His work along with Lu Xun's writings helped in plane easy to read language their readers to the plight of the underdogs and led to what is now Modern Chinese Literature.

My book has filled a gap in the study of world literature. It is the only book in English of his life and introductions to his work. University studies in world literature can receive as many as five copies for only the postage. ORDER BY E-MAIL: bet@suddenlink.net



Wednesday, September 1, 2010

Steve Biko, South Africa Martyr

Steve Biko was 30 when he died in South Africa detention, Sept. 12, 1977

I remember seeing the permanent wooden sign across the highway going into Greenville, Texas that boasted in huge letters to have the blackest land and whitest people in Texas. In Brownwood’s Coggin Ward School I learned that neighboring Comanche County had no blacks. Going through town on a train was dangerous for “darkies” as white bigots called them.

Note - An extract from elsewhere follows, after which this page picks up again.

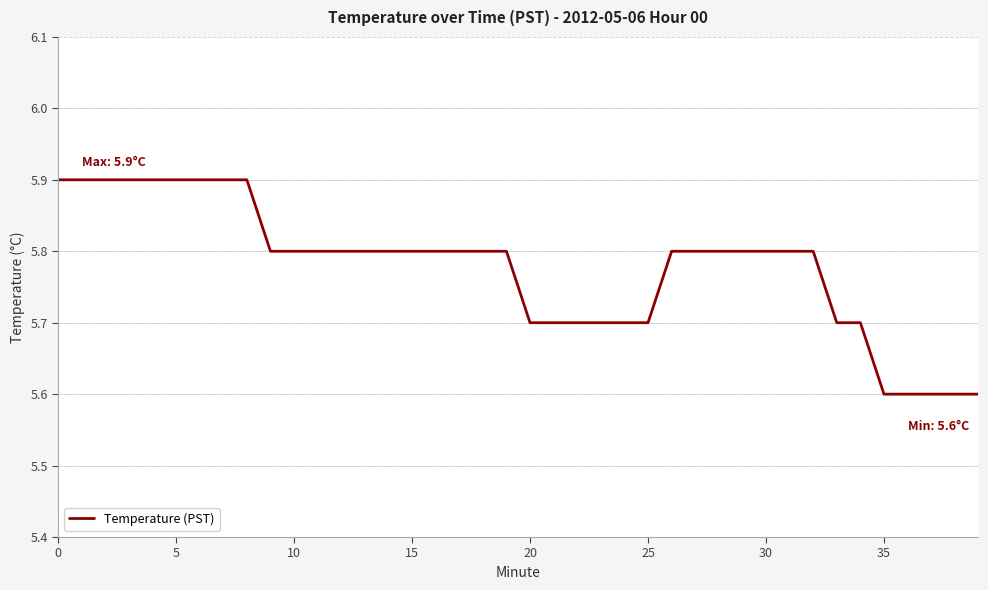

What is the maximum value shown in the chart?

5.9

That brought me to thinking about a black hero who gave his life that his people could be considered human beings. Sunday, Sept 12, is the 33rd anniversary of the murder of South Africa’s Steve Biko.

South Africa’s Apartheid government was dismantled in 1990. World opinion was slow to close in. The change began with the release of Nelson Mandela in February 1990. For the first time people of all races were allowed to vote. In 1994 Nelson Mandela, over 25 years a prisoner of the system, was elected president.

Apartheid (an Afrikaan word meaning ‘apartness’) control evolved as a force after World War II. The system was based on the complete segregation of the races. Townships and villages dismantled, blacks moved out to slums. They could work for the whites but had to be out of town before dark. There was no justice for indigenous peoples.

The white man knew, based on their view the Holy Scriptures, that he was superior to all other races and set about keeping them ignorant and apart.

First, a little background on the southern tip of Africa. In the late 16th century the English and the Dutch trading companies challenged each other for a stopover on the continent’s southern tip. They went the sea route because the Arabs controlled the land routes to the spices of India and the East Indies. English and Dutch stayed apart but never liked each other.
The Boer Wars of 1880-1 and 1899-1902, were fought between the British and the descendants of the Boers (Dutch settlers in South Africa) decided who would “own” the black man’s land. It took two wars to decide which white overlord would head a government. The Second Boer War ended with promised eventual self-government for the Boers (which never came). The blacks, Zulus and others were in for a century of hell in their own homeland.
This Sunday, September 12, is the anniversary of the murder of Steve Biko in a South Africa prison. He was one of South Africa's most significant political activists and a leading founder of South Africa’s Black Consciousness Movement. The uprisings of 1976 brought about his arrest along with thousands of others. His death in police detention in 1977 led to his being hailed as a martyr of the anti-Apartheid struggle. He was but 30 years old.

His struggle gave hope to the masses who were not just segregated but harassed, beaten and killed at the whim of the white superiors.

In a speech in Cape Town in 1971, Biko said: "The most potent weapon in the hands of the oppressor is the mind of the oppressed."

Since the evil of one race over another seems to be having a revival here and around the world, I thought it time to remind us of a man who rose above the others and proclaimed all men equal.

“Cry Freedom” by South African journalist Donald Woods tells how he is forced to flee the country after attempting to investigate the death in custody of his friend the black activist Steve Biko. Denzel Washington plays Biko and Kevin Kline is Donald Woods. Worth reading and is a well-made film.

Another South African journalist, Alan Paton, wrote “Cry, The Beloved Country” with insight into how difficult life is in Apartheid South Africa. He tells of a South African preacher’s search for his wayward son. The book was made into a move by the same name, starring James Earl Jones and Richard Harris. A moving story.

For inspiration and information, Nelson Mandela’s book “A Long Walk to Freedom” is at the top of the list of books on South Africans.